We can see that highest unemployment is concentrated on the west coast and California, manufacturing dependend Michigan, Indiana, and Ohio, parts of Appalachia, the Carolinas, and Florida.
Unemployment is increasing the fastest in Kokomo and Elkhart-Goshen, IN; Bend, Eugene, Medford, and Portland, OR; Hickory-Lenoir-Morganton, NC; and Muskegon and Monroe, MI.
While every metropolitan area of the country saw increased unemployment over May 2008, the Great Plains from Texas to North Dakota, the Mountain West, and parts of New England are still holding employment better than the rest of the nation.
The amount of private sector jobs in Manhattan has been declining since 1958, according to the Center for an Urban Future. An increase in job-spread among the other four boroughs – Queens, Brooklyn, the Bronx, and Staten Island – has led to a shift in the New York City job market.

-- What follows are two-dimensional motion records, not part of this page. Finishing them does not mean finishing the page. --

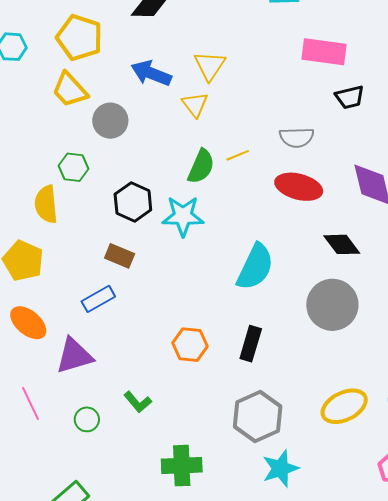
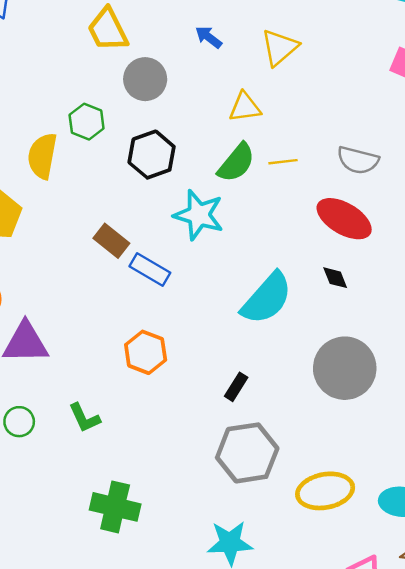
blue arrow: (151, 73) -> (209, 37), size x0.6
yellow triangle: (195, 105) -> (245, 107), moved, turned 44
black hexagon: (133, 202) -> (152, 155), moved
black diamond: (342, 244) -> (335, 278), moved, size x0.6
blue rectangle: (98, 299) -> (150, 269), moved, turned 44
black rectangle: (251, 344) -> (236, 387), size x0.7
orange hexagon: (190, 345) -> (146, 352), moved
gray hexagon: (258, 417) -> (247, 453), moved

Still, Manhattan has the largest slice of the Big Apple job pie with a share of 61.59 % in 2008. This number has fallen about 6 percentage points over the past 5 decades. In 1958 Manhattan had a hefty 67.59% share of private sector jobs.
Needless to say, as Manhattan’s shares have declined, the other borough’s collective shares have increased overall. However, Queens has grown to eclipse Brooklyn with the second largest share in 1978 and has yet to rescind the title. Queens share of private sector jobs sits at 15.07%, while Brooklyn has a 14.09% share. From 1958 to 2008, the Bronx’s share has increased from 5.36% to 6.50% while Staten Island’s share has grown from a minute 0.75% to 2.76%.
This shift away from the city’s traditional financial sector of Manhattan can seem alarming to those not living in the Outer Boroughs. However, Manhattan-ites can take comfort in the fact that the city’s unemployment rate remains slightly lower than the national average.
Faced with an economic downturn and a bursting real estate bubble, Americans look to be staying put in greater numbers. According to Ball State demographer Michael Hicks, interviewed in an article examining the trend in the San Francisco Chronicle, "Property values have dropped so much, people can't pick up and move the way they used to."
In April, the Census Bureau reported that in 2008, the "national mover rate," declined to 11.9 percent, down from 13.2 percent in 2007. This marks the "lowest rate since the bureau began tracking these data in 1948." As William Frey, a demographer at the Brookings Institute, puts it, "the most footloose nation in the world is now staying put."
According to Frey, the middle of the decade was marked by a "mobility bubble," spurred on "by easy credit and superheated housing growth in newer parts of the Sun Belt and exurbs throughout the country". As the recession took hold through 2008, migration to suburbs and exurbs fell "flat in a hurry," showing "just how rapidly changing housing market conditions can affect population shifts."
While, as Frey suggests, people may be moving into suburbs and exurbs at a slower rate, central cities within metro areas continue to lose population. The Census Bureau reports that during 2008 "principal cities within metropolitan areas experienced a net loss of 2 million movers, while the suburbs had a net gain of 2.2 million movers." While the downturn in migration may help central cities hold onto some of their population, Frey contends that "it remains to be seen whether the migration-fueled engines of the early 2000s—especially the Sun Belt and outer metropolitan suburbs—will regain their former status."